CAO2 is a gene in the carotenoid biosynthetic pathway which catalyzes torulene (a C(40) carotene) to β-Apo-4 '-carotenal34. In this study, it was closely positively correlated with the diterpene geranylgeraniol, which indicated that there are not only monoterpenoids, but also diterpenoids, in the shunt of geranyl diphosphate. Metabolome analysis showed that the FDPS gene catalytic products may flow to other synthetic pathways in the L strain, reducing the flow of precursor substances to triterpenoids, which explains the low accumulation of triterpenoids in the L strain.
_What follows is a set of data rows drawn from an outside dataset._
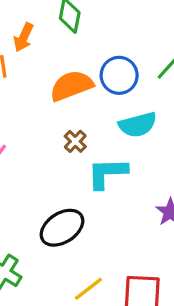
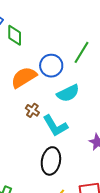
cyan L-shape: (107, 173) -> (55, 126), turned -108
black ellipse: (62, 228) -> (51, 161), moved, turned -36

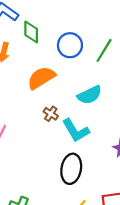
blue circle: (51, 66) -> (70, 45), moved

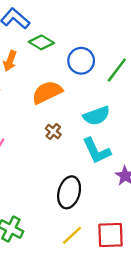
green diamond: (31, 32) -> (41, 42), turned -65
cyan L-shape: (76, 130) -> (97, 151), moved

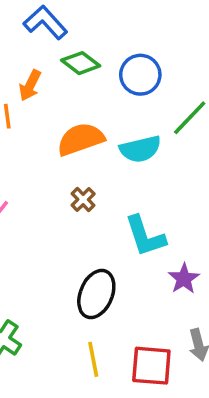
blue circle: (81, 61) -> (140, 75), moved
cyan semicircle: (97, 116) -> (140, 149), moved
yellow line: (72, 235) -> (93, 359), turned -65

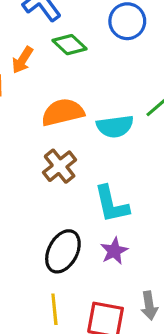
blue circle: (140, 75) -> (127, 21), moved
brown cross: (83, 200) -> (60, 166), size x1.5
purple star: (184, 279) -> (114, 251), moved

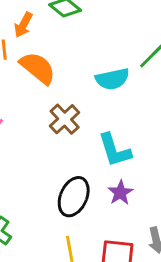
orange semicircle: (63, 112) -> (38, 68), moved, turned 57

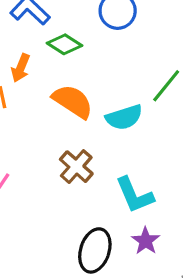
orange semicircle: (38, 68) -> (73, 101), moved

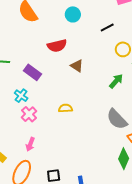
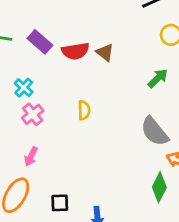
red semicircle: (57, 46) -> (75, 51), moved
purple rectangle: (32, 72) -> (40, 42), moved
yellow semicircle: (65, 108) -> (84, 110), turned 88

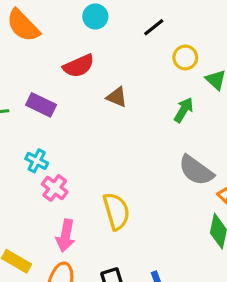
red semicircle: (75, 51) -> (79, 66), moved
yellow semicircle: (84, 110) -> (116, 211), moved, size x1.6
pink arrow: (31, 156) -> (66, 236), size x1.4

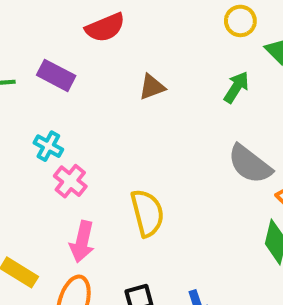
brown triangle: (117, 97) -> (152, 87), moved, turned -45

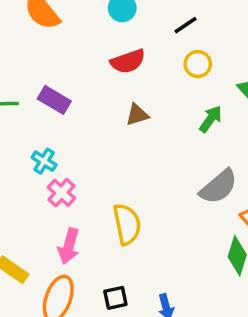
yellow circle: (240, 21) -> (198, 64), moved
red semicircle: (105, 28) -> (128, 61), moved
gray semicircle: (250, 164) -> (219, 187), turned -81

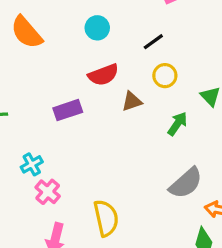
purple rectangle: (54, 100) -> (68, 110), moved, turned -48
brown triangle: (137, 115) -> (132, 101), moved
cyan cross: (44, 161) -> (32, 164), turned 30

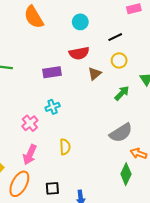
brown triangle: (132, 101) -> (95, 74), turned -32
cyan cross: (32, 164) -> (53, 107), moved
yellow semicircle: (106, 218) -> (65, 147), size x0.7

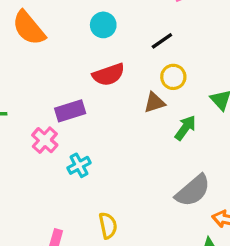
brown triangle: (95, 74) -> (154, 103), moved, turned 32
pink cross: (30, 123) -> (45, 140), moved

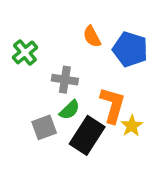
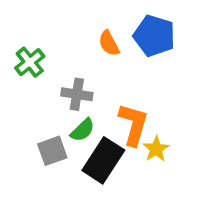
blue pentagon: (130, 49) -> (154, 36), moved

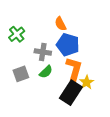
blue pentagon: (154, 36) -> (68, 45), moved
gray square: (52, 151) -> (21, 74), moved
black rectangle: (103, 160) -> (71, 93), moved

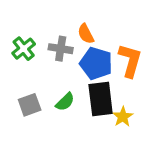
gray cross: (43, 52) -> (61, 49), moved
orange L-shape: (74, 69) -> (130, 60), moved
black rectangle: (71, 93) -> (101, 99), moved, turned -40

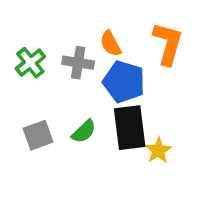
orange L-shape: (130, 60) -> (168, 44), moved

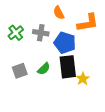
orange semicircle: (111, 44) -> (59, 13), moved
orange L-shape: (168, 44) -> (88, 23), turned 65

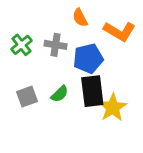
orange L-shape: (88, 23) -> (119, 31), turned 40
blue pentagon: (65, 43) -> (88, 59), turned -30
yellow star: (83, 79) -> (113, 107), size x1.5

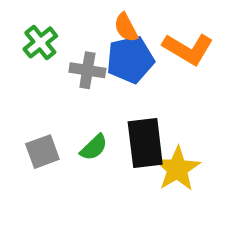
green cross: (22, 45) -> (40, 42), moved
blue pentagon: (88, 59) -> (130, 60), moved

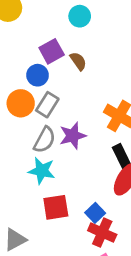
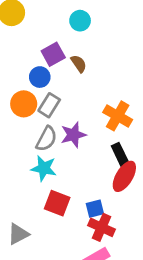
red square: (56, 207) -> (57, 203), turned 30
blue square: (95, 213) -> (95, 209), turned 30

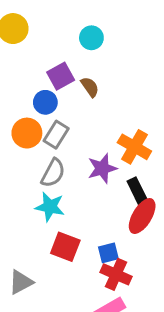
purple star: (73, 135) -> (102, 168), moved

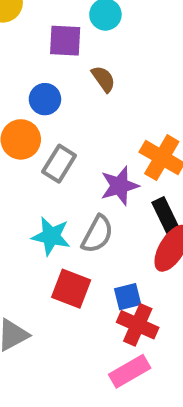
purple square: (61, 76) -> (65, 41), moved, turned 32
gray rectangle: (56, 135) -> (59, 164), moved
gray semicircle: (53, 173) -> (97, 234), moved

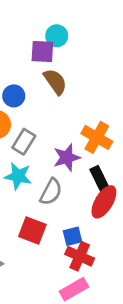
purple square: (65, 41) -> (42, 52), moved
brown semicircle: (103, 79) -> (55, 82), size x1.4
cyan star: (51, 236) -> (18, 176), moved

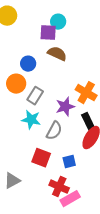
brown semicircle: (55, 82) -> (57, 54), turned -30
red cross: (80, 256) -> (59, 187), moved

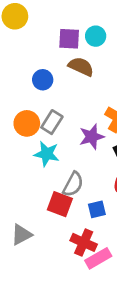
cyan circle: (58, 22) -> (96, 36), moved
orange circle: (16, 84) -> (27, 123), moved
gray semicircle: (54, 131) -> (73, 184), moved

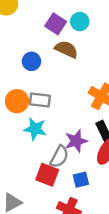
purple square: (69, 39) -> (56, 24), turned 30
gray rectangle: (52, 122) -> (40, 100), turned 65
purple star: (92, 137) -> (76, 141), moved

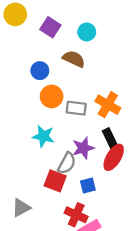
purple square: (56, 24) -> (50, 27), moved
gray rectangle: (40, 100) -> (76, 108), moved
orange circle: (17, 101) -> (52, 96), moved

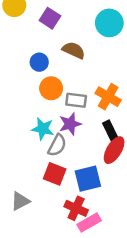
cyan circle: (87, 32) -> (109, 23), moved, size x1.5
purple star: (83, 148) -> (70, 124), moved
gray semicircle: (67, 163) -> (57, 145), moved
blue square: (88, 185) -> (88, 179), size x1.6

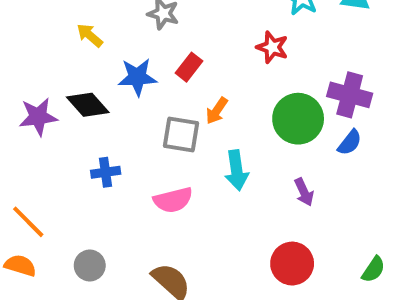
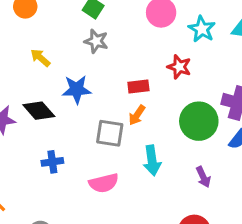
red rectangle: (189, 67) -> (138, 86), moved, turned 45

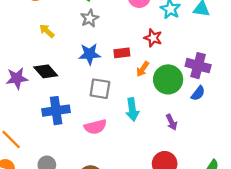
gray star: (96, 41) -> (90, 18), turned 30
blue star: (77, 89) -> (90, 54), moved
orange arrow: (137, 115) -> (143, 69), moved
blue cross: (52, 162) -> (56, 111), size x1.6

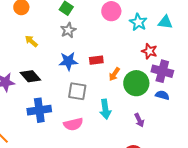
red star: (153, 38) -> (149, 51), moved
blue semicircle: (198, 93) -> (162, 95), turned -112

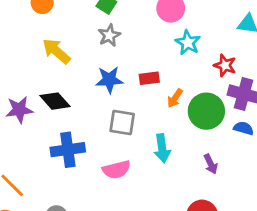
cyan star: (138, 22) -> (188, 43), moved
yellow arrow: (31, 41) -> (56, 51), size x1.5

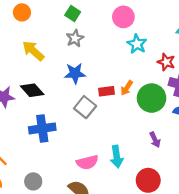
red rectangle: (149, 78) -> (106, 91), moved
gray square: (122, 123) -> (85, 107), turned 30
cyan arrow: (162, 148) -> (117, 157), moved
pink semicircle: (116, 170) -> (87, 162), moved

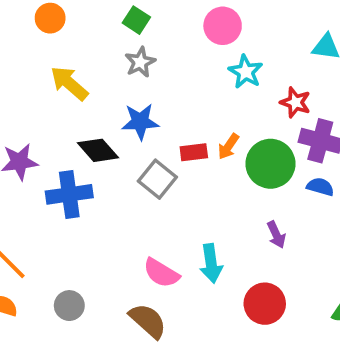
black diamond: (32, 90) -> (98, 150), moved
blue cross: (42, 128) -> (69, 194), moved
pink semicircle: (87, 162) -> (161, 273), turned 45

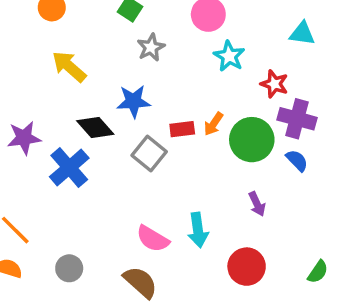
gray star: (140, 62) -> (151, 47), moved
blue semicircle: (320, 187) -> (297, 160), turned 30
blue cross: (69, 194) -> (69, 167), turned -33

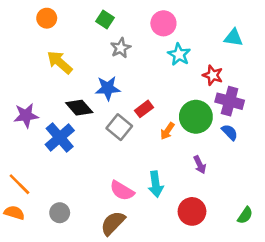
orange arrow: (214, 124) -> (167, 131), moved
red rectangle: (182, 129) -> (144, 109), turned -30
brown semicircle: (140, 282) -> (113, 223), turned -88

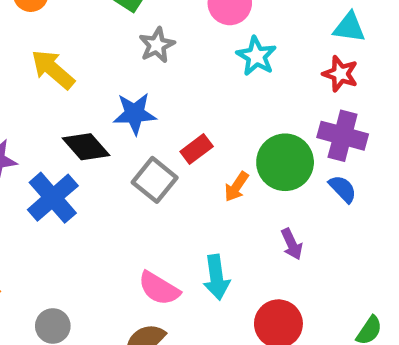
red star: (213, 75) -> (340, 74), moved

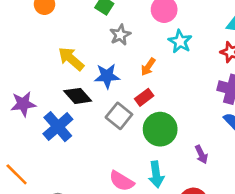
yellow arrow: (53, 69) -> (71, 59), moved
green circle: (285, 162) -> (160, 129), moved
orange arrow: (236, 187) -> (148, 67), moved

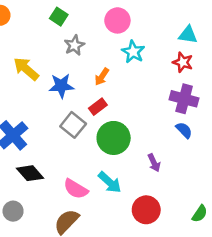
black diamond: (78, 96) -> (30, 173), moved
cyan arrow: (156, 174) -> (110, 182), turned -40

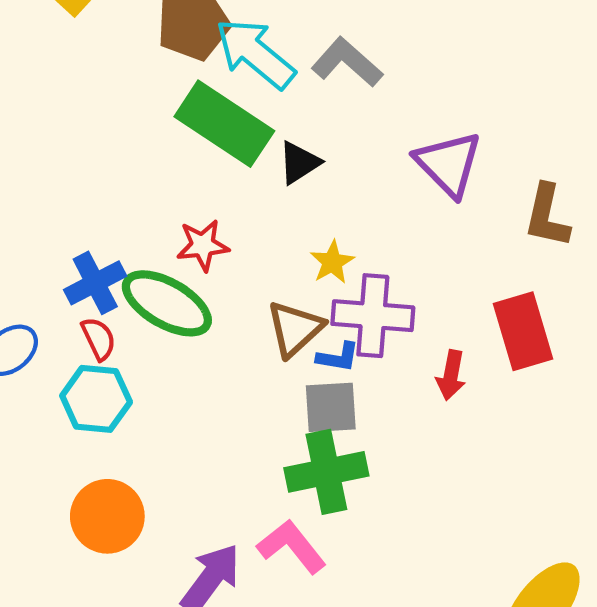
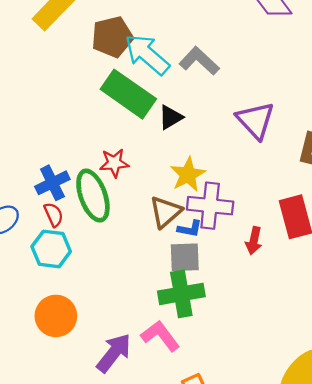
yellow star: (332, 262) -> (188, 175), size x1.4
green ellipse: (167, 303) -> (93, 196), turned 39

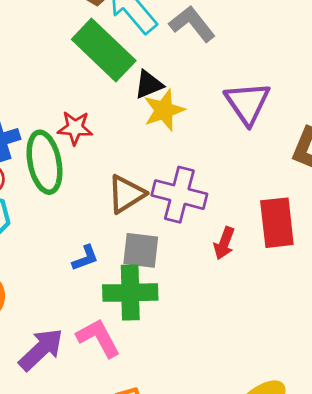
yellow star: (188, 175) -> (164, 110), moved
blue L-shape: (190, 229) -> (85, 258), moved, turned -40

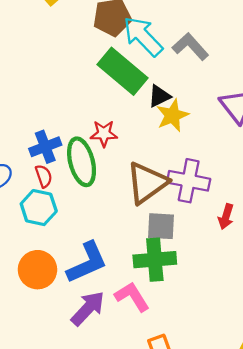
brown triangle: (126, 194) -> (147, 183), size x1.4
blue L-shape: (85, 258) -> (87, 263), moved, size x2.0

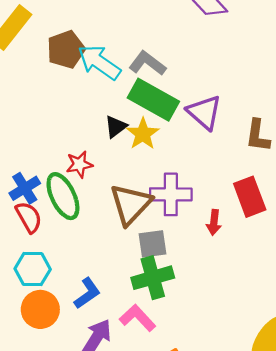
green rectangle: (122, 71) -> (153, 100), moved
black triangle: (159, 96) -> (116, 127), moved
red semicircle: (44, 176) -> (29, 217), size x1.4
cyan hexagon: (39, 208) -> (33, 269), moved
blue L-shape: (87, 263) -> (87, 293), size x0.7

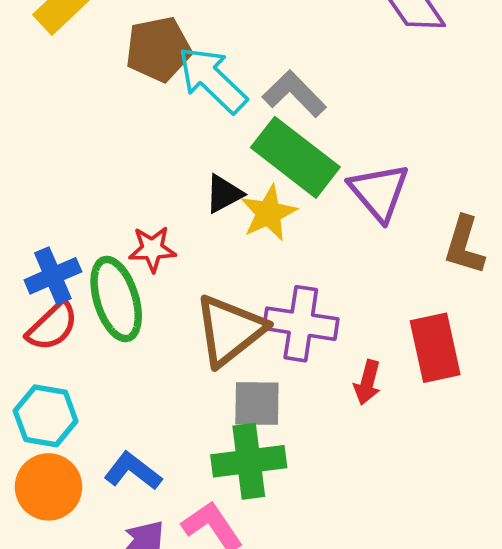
red semicircle: (29, 217) -> (52, 326), turned 68
blue L-shape: (87, 293) -> (133, 471), turned -116

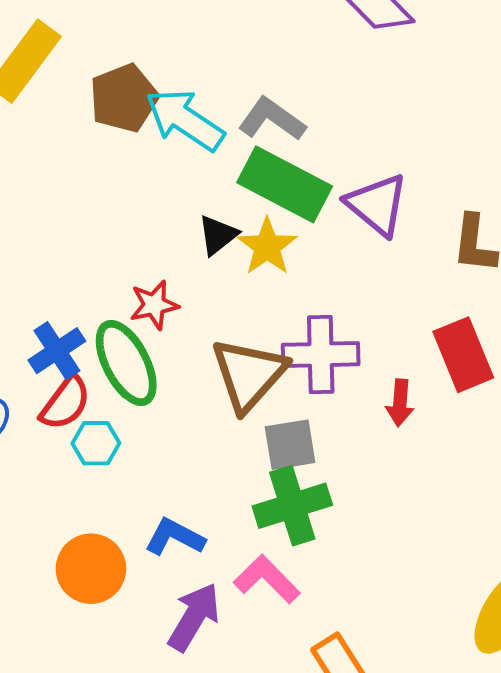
cyan hexagon: (46, 416) -> (96, 443), moved, size x0.7

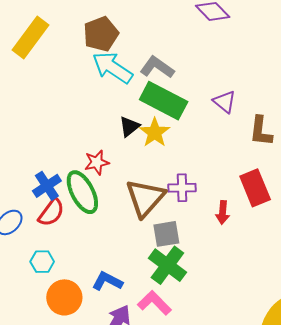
brown pentagon: (124, 98) -> (101, 34), moved
purple triangle: (377, 205) -> (225, 102), moved, size x0.7
purple cross: (321, 355) -> (182, 188), size x0.7
cyan hexagon: (96, 443) -> (42, 262), moved
green cross: (292, 506) -> (167, 265), turned -36

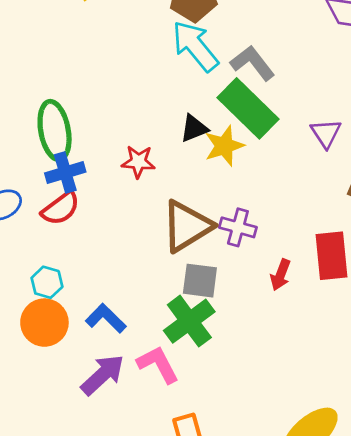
green ellipse: (82, 192) -> (55, 131), moved
cyan hexagon: (42, 262) -> (47, 282), moved

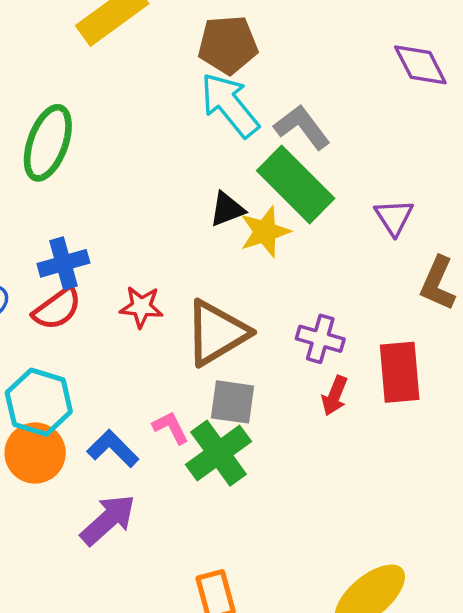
green ellipse: (55, 131) -> (48, 143), moved, turned 30
red star: (138, 162) -> (141, 307), moved
purple cross: (238, 227) -> (320, 339), moved
cyan hexagon: (47, 282) -> (39, 402), size x1.6
pink L-shape: (158, 364) -> (171, 428), moved, size x0.7

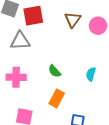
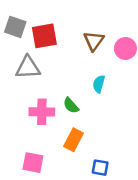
cyan semicircle: (91, 74) -> (99, 84), moved
pink cross: (16, 77) -> (42, 112), moved

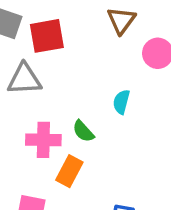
brown triangle: (94, 41) -> (121, 20), moved
orange rectangle: (73, 140) -> (69, 171), moved

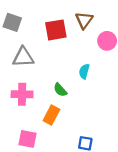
red square: (47, 36) -> (56, 30), moved
pink cross: (43, 140) -> (22, 94), moved

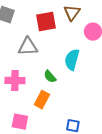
gray triangle: (23, 57) -> (28, 47), moved
cyan semicircle: (84, 71) -> (72, 60), size x1.5

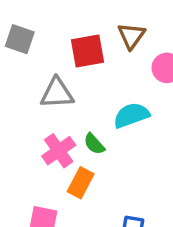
cyan semicircle: (72, 60) -> (131, 115), turned 55
pink cross: (15, 81) -> (59, 151), moved, turned -36

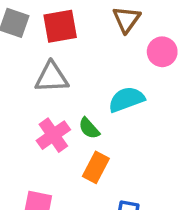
red square: (87, 51) -> (60, 26), moved
orange rectangle: (81, 183) -> (96, 167), moved

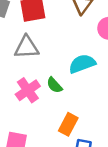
orange rectangle: (96, 167) -> (68, 124), moved

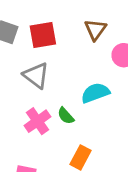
gray triangle: (27, 47) -> (36, 75), turned 40

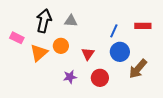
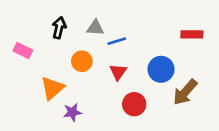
black arrow: (44, 21) -> (59, 28), size x0.7
blue line: (114, 31) -> (117, 41), moved, turned 48
orange triangle: (39, 53) -> (52, 88), moved
purple star: (70, 77) -> (72, 112), moved

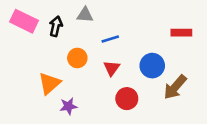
gray triangle: (95, 28) -> (85, 15), moved
pink rectangle: (23, 51) -> (24, 21), moved, size x1.5

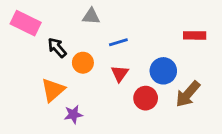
black arrow: (56, 26) -> (57, 48), moved, turned -54
red circle: (127, 99) -> (146, 98), moved

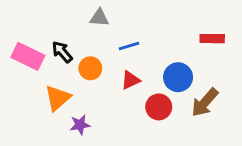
pink rectangle: (26, 23) -> (28, 56), moved
red triangle: (120, 74) -> (130, 80), turned 30

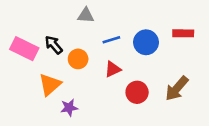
blue circle: (178, 77) -> (146, 42), moved

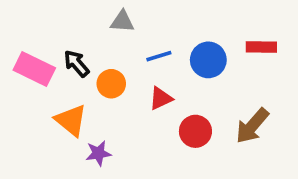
orange triangle: (50, 85) -> (71, 120), turned -40

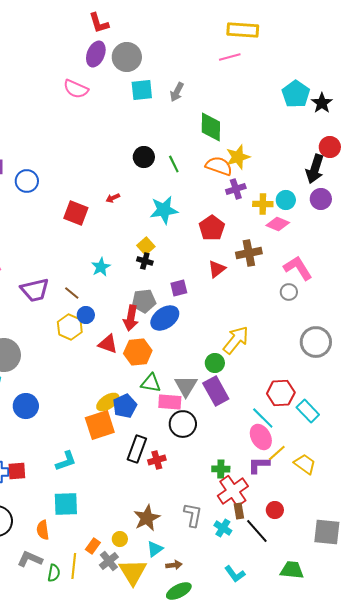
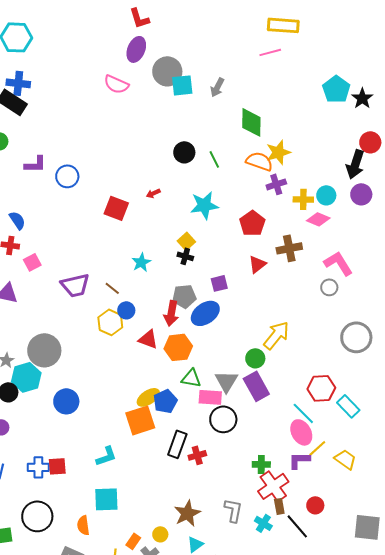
gray circle: (127, 57) -> (167, 71), moved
In summary, the core genes related to triterpenoid synthesis and accumulation confirmed by metabolome analysis are erg11 (Unigene0015621) and FDPS (Unigene0002741). Metabolome analysis confirmed that the biosynthesis and accumulation of triterpenoids are closely related to the synthesis of sterols, membrane structure maintenance, and membrane transport function. Perhaps the low-yielding strain of triterpenoids was the high-yielding strain of polysaccharides. We speculate that the synthesis and accumulation of triterpenoids and polysaccharides in W. cocos exhibits opposing trends (as one increases the other decreases). The high level of triterpenoids in the H strain may be not only the result of the high expression of some genes in the H, but also the result of the high expression of some genes in the L strain flowing to other pathways and diverting the precursor substances of triterpenoids, which resulted in a decrease in the synthesis and accumulation of triterpenoids. In order to improve the synthesis and accumulation of a certain class of substances, we should not only pay attention to the genes with high expression in the H strain, but also to the genes with high expression of shunt precursor substances in the L strain, as controlling their expression may increase the synthesis of the required substances.